Becoming a more experienced Forex trader involves a lot of trial and error. Mistakes will be made and lessons will be learned. Below are a few of the areas in which new traders commonly make mistakes. Avoiding mistakes is not a cut and dry process, but increasing your awareness of the potential trouble spots is a big step in the right direction.
If you’ve ever placed a real trade or have faced a big decision in life, it should come as no surprise that emotion plays a big part in determining what to do—including when to buy or sell. While it is nearly impossible to remove emotion entirely from trading decisions, a lot can be done to control it. Controlling emotion allows for a clearer picture of the task at hand. It will also allow for a more thorough analysis of the trade from all sides and may help provide the discipline necessary to stick with your trading plan.
An easy way to help control emotion is to get in the habit of thoroughly planning an entire trade—its entry and its exit—BEFORE placing it. Going with a gut feeling is very easy to do, but often leads to a different type of feeling: pain. Knowing exactly what the plan is beforehand allows a trader to place trades with conviction, to be firm with an exit strategy, and to stay consistent with their risk tolerance.
A simple way to prepare for a trade ahead of time is to keep a trader’s journal, which can be as basic as a notebook kept near the computer where trades are planned out. A journal entry would contain the entry price, exit prices (both limits and stop losses), and a reason for making the trade. After the trade has been recorded in the journal, then it is placed for real. Once the trade has been executed and closed, you should record the result in the journal. This tedious record-keeping makes it easier to see what has worked and what has not, so that going forward you can attempt to mimic the successful trades and avoid the unsuccessful ones.
Another common mistake new traders make is trading without a true understanding of margin and leverage. By reading this book, you have already taken the first step to avoiding this mistake. It is of upmost importance to know what the margin requirement is for each new position opened. Always be sure to provide ample cushion for open positions by having sufficient available margin at all times.
Trading with no more than 10% of your account balance is a good start in providing such a cushion. Many new uneducated traders will often use upwards of 90% of their available margin on one position. These traders are often doomed for failure, as even the smallest move against will cause the account to fall below the margin requirement and cause a dealer liquidation. The Forex market is in a constant ebb and flow. Leaving sufficient available margin allows you to weather the small showers while waiting for the sunny days.

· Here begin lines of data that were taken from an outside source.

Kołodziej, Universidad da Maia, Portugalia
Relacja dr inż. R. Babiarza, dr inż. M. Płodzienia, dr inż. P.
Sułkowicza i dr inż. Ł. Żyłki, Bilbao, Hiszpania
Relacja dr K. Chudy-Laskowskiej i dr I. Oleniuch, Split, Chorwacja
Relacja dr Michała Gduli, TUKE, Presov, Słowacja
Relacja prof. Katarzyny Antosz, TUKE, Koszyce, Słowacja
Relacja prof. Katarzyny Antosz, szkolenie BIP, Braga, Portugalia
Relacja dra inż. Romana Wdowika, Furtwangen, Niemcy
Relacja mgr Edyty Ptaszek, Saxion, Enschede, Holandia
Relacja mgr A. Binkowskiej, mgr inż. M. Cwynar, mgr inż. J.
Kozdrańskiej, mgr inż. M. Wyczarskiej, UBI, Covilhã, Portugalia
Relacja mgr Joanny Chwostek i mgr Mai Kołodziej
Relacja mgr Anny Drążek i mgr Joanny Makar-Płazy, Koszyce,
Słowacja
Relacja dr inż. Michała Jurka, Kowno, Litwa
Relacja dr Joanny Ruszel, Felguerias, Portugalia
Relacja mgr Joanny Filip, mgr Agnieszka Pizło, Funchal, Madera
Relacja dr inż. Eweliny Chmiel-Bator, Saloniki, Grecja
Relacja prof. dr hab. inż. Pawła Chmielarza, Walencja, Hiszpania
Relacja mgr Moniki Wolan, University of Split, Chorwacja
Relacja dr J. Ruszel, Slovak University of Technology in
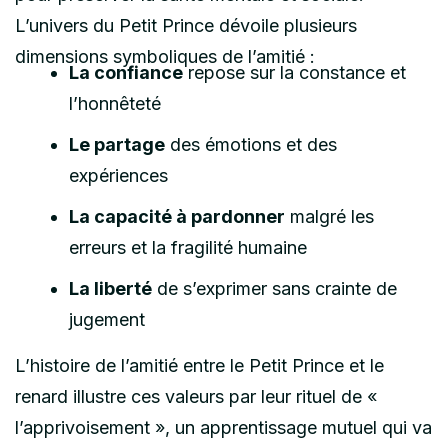
L’univers du Petit Prince dévoile plusieurs
dimensions symboliques de l’amitié :
La confiance
repose sur la constance et
l’honnêteté
Le partage
des émotions et des
expériences
La capacité à pardonner
malgré les
erreurs et la fragilité humaine
La liberté
de s’exprimer sans crainte de
jugement
L’histoire de l’amitié entre le Petit Prince et le
renard illustre ces valeurs par leur rituel de «
l’apprivoisement », un apprentissage mutuel qui va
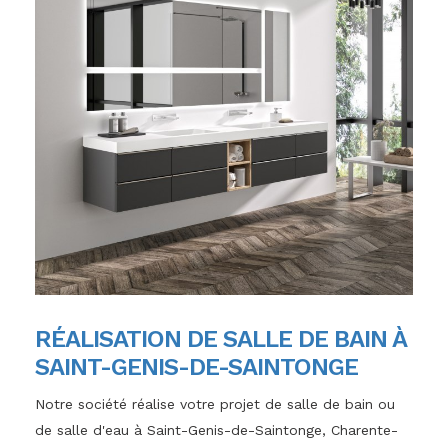
RÉALISATION DE SALLE DE BAIN À
SAINT-GENIS-DE-SAINTONGE
Notre société réalise votre projet de salle de bain ou
de salle d'eau à Saint-Genis-de-Saintonge, Charente-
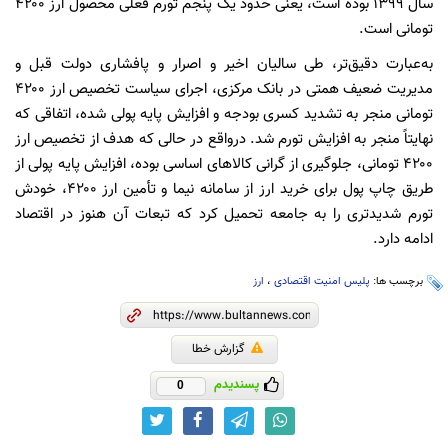
سال ۱۳۹۹ بوده است، یعنی حدود یک پنجم تورم فعلی محصول ارز ۴۲۰۰
تومانی است.
به‌عبارت دقیق‌تر، طی سالیان اخیر و اصرار و پافشاری دولت قبل و
مدیریت ضعیف همتی در بانک مرکزی، اجرای سیاست تخصیص ارز ۴۲۰۰
تومانی منجر به تشدید کسری بودجه و افزایش پایه پولی شده، اتفاقی که
نهایتاً منجر به افزایش تورم شد. درواقع در حالی که هدف از تخصیص ارز
۴۲۰۰ تومانی، جلوگیری از گرانی کالاهای اساسی بوده، افزایش پایه پولی از
طریق چاپ پول برای خرید ارز از سامانه نیما و تأمین ارز ۴۲۰۰، خودش
تورم شدیدتری را به جامعه تحمیل کرد که تبعات آن هنوز در اقتصاد
ادامه دارد.
برچسب ها:
پلیس امنیت اقتصادی
،
ارز
گزارش خطا
پسندیدم
0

It’s not necessary to go for the gusto on every trade. When planning trades, think about reward to risk ratios. Reward to risk ratios represent the ratio of the number of pips a trader is looking to profit versus the number of pips they are risking. Ideally, the ratio should be greater than 1. For example, a trader who sets a limit order 100 pips from entry and a stop loss 50 pips from entry is employing a 2 to 1 reward to risk ratio (100/50). This is an example of a good reward to risk ratio and could represent a pretty good trade. An example of a not so good reward to risk ratio would be a trader who sets a limit order 100 pips from entry and a stop loss 500 pips from entry (1 to 5). This trader is taking on way too much risk.
Think of trading as a business and treat it as one. A CEO who pays £100,000 for a chance to make £10,000 will probably be chastised. On the other hand, however, a CEO who earmarks £10,000 for a chance to make £100,000 will probably be commended. This is a good mentality to keep in mind when trading. After all, in business and in trading the goal is the same: to make money.
After finalising your strategy and doing your research and analysis, start trading slowly. There is no shame in trading a single mini lot. Setting tight stops and looking to take small profits will allow you to progress at a slow pace and learn through both your winning trades and the losing ones.
The Forex market is a market unlike any other. It’s sheer size and global reach provides opportunities for traders around the clock and brings world news, economics, and socio-political events right into the trading room. Forex traders see the world differently. A Forex trader will wait for a weak Yen before booking that trip to Tokyo. They will wait for a weak Pound before buying a Saville Row bespoke suit. Welcome to the world of Forex trading, and good luck.